Cell type profiling score (as determined using Nanostring IO360) of (a) Treg vs TILS, (b) CD8 vs Exhausted CD8, (c) Total TILS, and (d) CD8 vs Treg by outcome compared between pre- (left) and on-treatment (right) samples as indicated at the bottom of the graph. Pre-treatment = 22 (nPR = 8, nSD = 6, nPD = 7), On-treatment=19 (nPR = 8, nSD = 6, nPD = 5), biologically independent; two-sided Mann–Whitney U-test, adjusted for multiple comparisons, boxplots are shown with the boxes indicating quartiles with median at middle and the whiskers drawn at the lowest and highest points within 1.5 interquartile range of the lower and upper quartiles, respectively.
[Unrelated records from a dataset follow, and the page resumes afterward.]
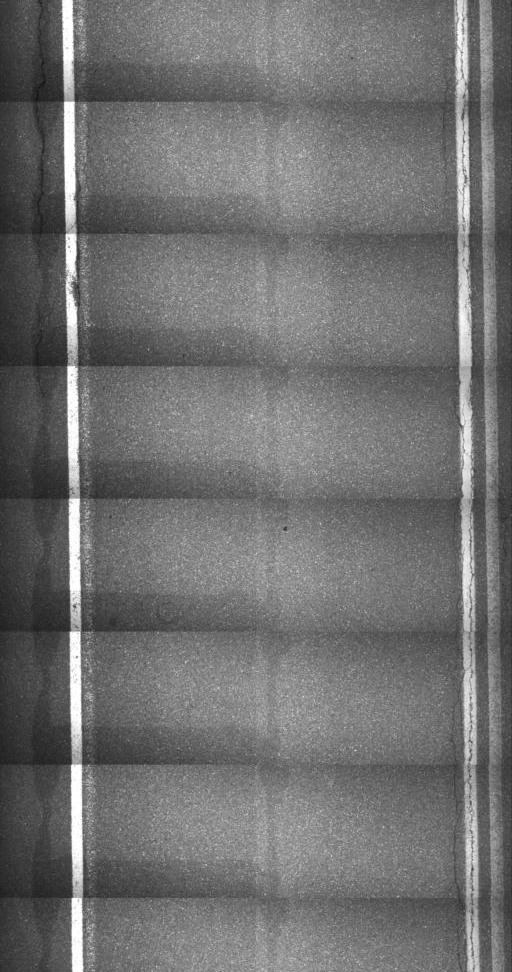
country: CA
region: Quebec
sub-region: Estrie
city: Coaticook
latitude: 45.0010
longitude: -71.7063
Each dot represents an individual sample. (e) Representative images of 17 patients stained for DAPI (blue), PD-1 (cyan), FOXP3 (orange), CD39 (green), TCF1 (red), CD8 (yellow), CTLA-4 (magenta; 200x magnification), performed in 2 independent experiments. f Quantification of PD-1+ CTLA-4 CD8+ and PD-1 CTLA-4+ CD8+ cells as proportions of total CD8 cells. Tukey’s test, adjusted for multiple comparison. Data are presented as mean with SD. nPR = 7, nSD = 6, nPD = 4. Each dot represents an individual sample. g Representative image of combined CD8 subpopulations described in (f) expressing either PD-1 or CTLA-4. h Correlation between PD-1/CTLA-4 score with TTP. n = 17, Spearman correlation r = 0.609, p = 0.0094. Each dot represents an individual sample. Source data are provided as a Source Data file.